Could you write out every record below exactly, leaving the pictures out?

■ Data to use
=== Section Start ===

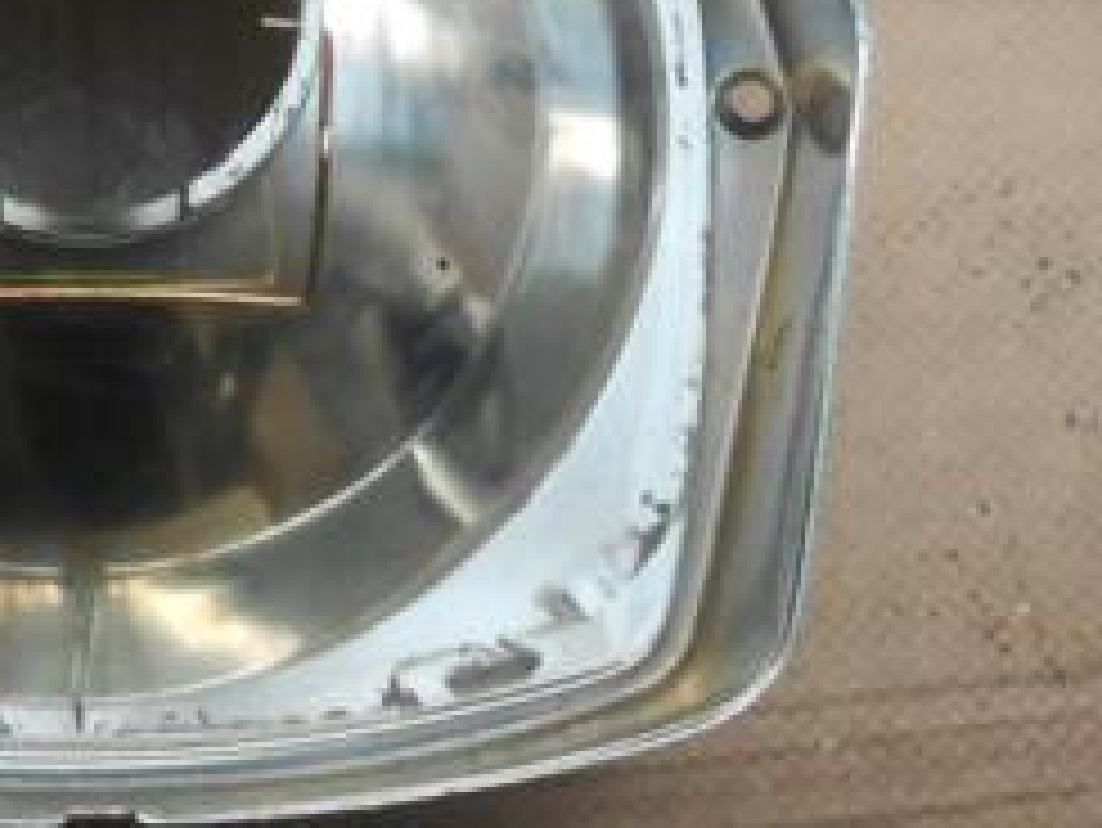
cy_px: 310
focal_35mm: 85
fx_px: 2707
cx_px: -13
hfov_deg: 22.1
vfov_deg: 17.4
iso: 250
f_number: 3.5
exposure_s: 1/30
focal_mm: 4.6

=== Section End ===

■ Your solution
cy_px: 310
focal_35mm: 85
fx_px: 2707
cx_px: -13
hfov_deg: 22.1
vfov_deg: 17.4
iso: 250
f_number: 3.5
exposure_s: 1/30
focal_mm: 4.6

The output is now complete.